'We didn't feel safe anymore': Candace Cameron Bure explains why she left Los Angeles

Candace Cameron Bure doesn't feel safe in Los Angeles anymore credit:Bang Showbiz
Candace Cameron Bure doesn't feel safe in Los Angeles anymore credit:Bang Showbiz

Candace Cameron Bure left Los Angeles because she "didn't feel safe" anymore.

The 'Unsung Hero' actress - who has Natasha, 25, Lev, 24, and 22-year-old Maksim with husband Valeri Bure - recently confirmed she has moved away from Hollywood, and she's now explained it was due to security reasons as her family have had "quite a few problems over the years" with fans taking photos and even coming up to the door of her home.

She told Fox News Digital: "We didn't feel safe anymore. And that was the biggest reason that we moved...

"It's amazing what people feel they can do. And wanting to be a part of your life in some way. Some of it is innocent, some of it wasn't. But it's quite unnerving when you're just trying to be a person and live life, and you don't know what's around the corner."

The 48-year-old star didn't reveal where she has moved to but confirmed she is still in California.

She said: "There have been all kinds of stories as to where we moved, and none of them are right. None of them. We didn't move to Nashville.
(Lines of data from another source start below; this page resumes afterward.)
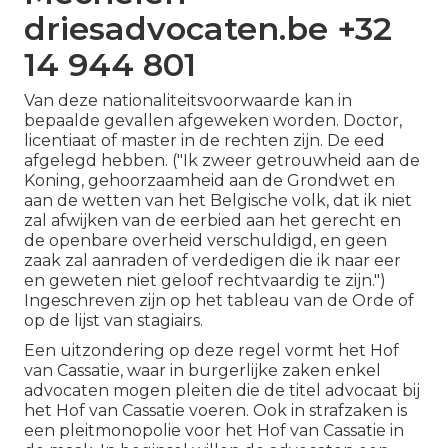
driesadvocaten.be +32
14 944 801
Van deze nationaliteitsvoorwaarde kan in
bepaalde gevallen afgeweken worden. Doctor,
licentiaat of master in de rechten zijn. De eed
afgelegd hebben. ("Ik zweer getrouwheid aan de
Koning, gehoorzaamheid aan de Grondwet en
aan de wetten van het Belgische volk, dat ik niet
zal afwijken van de eerbied aan het gerecht en
de openbare overheid verschuldigd, en geen
zaak zal aanraden of verdedigen die ik naar eer
en geweten niet geloof rechtvaardig te zijn.")
Ingeschreven zijn op het tableau van de Orde of
op de lijst van stagiairs.
Een uitzondering op deze regel vormt het Hof
van Cassatie, waar in burgerlijke zaken enkel
advocaten mogen pleiten die de titel advocaat bij
het Hof van Cassatie voeren. Ook in strafzaken is
een pleitmonopolie voor het Hof van Cassatie in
We didn't move to Texas. We're actually still in California. We just moved up north. We're no longer in Los Angeles."

Candace - who grew up in Los Angeles - shot to fame when she was just 11 years old and cast as D.J. Tanner in 'Full House', and she will always be grateful to her parents for ensuring she stayed grounded by treating her like a regular youngster.

She said: "Even though I had a full-time job, and we were on a show, I went home and still had to do chores and take out the trash and do homework and make sure grades were good.

"All the things that we want our kids to do and help them learn to do."

And the actress was grateful the 'Full House' set was such a "wonderful" place to work, particularly after watching the five-part docuseries 'Quiet on Set: The Dark Side of Kids TV', which explored the toxic culture behind-the-scenes of many 1990s and 2000s Nickelodeon shows.

She said: "You realise that there are very different experiences in the entertainment industry.

"Some are wonderful. I had a wonderful experience. Not only were my parents wonderful, but so were the people on the show.

"We had good people around, but there's bad people in the world, and it's just so unfortunate to see that sometimes these kids got stuck with some bad people, and it's awful to watch and really heartbreaking.

"I feel so much for them and I feel for their parents because especially when you're new to the industry and you don't really know, you know, I think there are a lot of parents that want the best for their kids, but they believe everything that they're being told, and they don't want to ruin it for their kids. And that's the heartbreaking part, is that they get taken advantage of, too."